For instance, looking at plough layer and plough furrows or any other depression, the point is to describe some sort of “ploughing biography” of the field as a part of the its involvement in history. It is easy to see the dark furrows when they cut into the yellow underground, but difficult to detect them at the bottom of the plough layer, and impossible higher up, although they may well exist in soil 20 centimeters or more below the surface. In fact, only by means of close observation of soil sections can one distinguish between ploughed and not ploughed soil.

Since we want to sample the contents of the different fills in postholes, we make a preliminary section of the first centimeters of the soil until, based on this section, we can dig away the plough soil, that is, the contamination of the prehistoric fill. As a result, we can, for example, conclude that the burnt clay, which represents burnt walls and was abound in the test pits, doesn’t exist in the postholes of the hall (because it was never burnt down).

So far, we have sectioned, described and interpreted c. 230 features of 273 on the c. 1000 m2 of our site. This is time consuming, but the ensuing 3D documentation is fast. On average, therefore, a team of four professional archaeologists and 2-3 amateurs can section, describe, interpret, sift and model 20-25 features per day, and sample soil for chemical and macrofossil analyses. 3D-modelling brings a new better and cheaper standard to strip, map and sample methods.

 

Reflections of a volunteer – part 4

by Peter Kollin

The blacksmith Peter with his leather hat :)

The blacksmith Peter with his leather hat🙂

I live in Sweden and I’m a blacksmith, but I also have a Bachelor’s degree in archaeology. I use to attend the annual Viking market in Kvarnbo, Saltvik, and during the market last year I learned from a friend about the upcoming investigations at the Kvarnbo hall site. I got in touch with Kristin and made arrangements for the accommodation, so that I could participate as a volunteer.

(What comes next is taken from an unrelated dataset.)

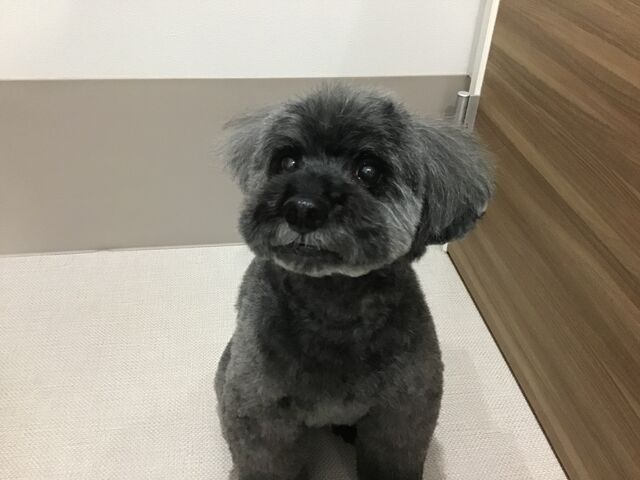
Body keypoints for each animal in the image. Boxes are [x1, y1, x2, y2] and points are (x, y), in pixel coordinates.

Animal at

I spent four weeks at the excavation. It was a fantastic experience and I’ve met so many nice people and made new friends during the time spent on Åland. The archaeologists in the crew were all highly skilled and very generous with sharing their knowledge. I have participated in a number of excavations before, but this one was by far the one that gave me most in terms of experience and knowledge. The one thing I had never done before, but got to work with in Kvarnbo, was to assist in the process of stripping of the plough soil with an excavator. It was really exciting to work next to the excavator, cleaning up after the machine, and watching the archaeological features appear. This is really what makes archaeology – to see the traces of more than thousand years’ old houses, hearths and cooking pits emerge in front of your eyes. After the soil stripping, there was a massive effort put into cleaning the entire surface of the 1000 m2 large trench using just trowels. This made the archaeological features uncovered with the help of the machine even more visible and many more new features were discovered. The investigation of every single feature followed. Unfortunately, I only had the time to investigate a few, as I had to leave before the end of the investigation… One of my personal best finds was a nice segmented blue glass bead with parallels to a find in Birka´s black earth.

I will always carry in my heart the warmth of all the people I met at the investigation and all the good laughter we shared and I wish you all good luck with the rest of the investigation. I really hope there will be further investigations at this exciting site so that I can participate once again. I also want to thank Saltvik B&B for a very nice accommodation and treatment. Last but not least, many thanks to Kristin Ilves who made it all happen!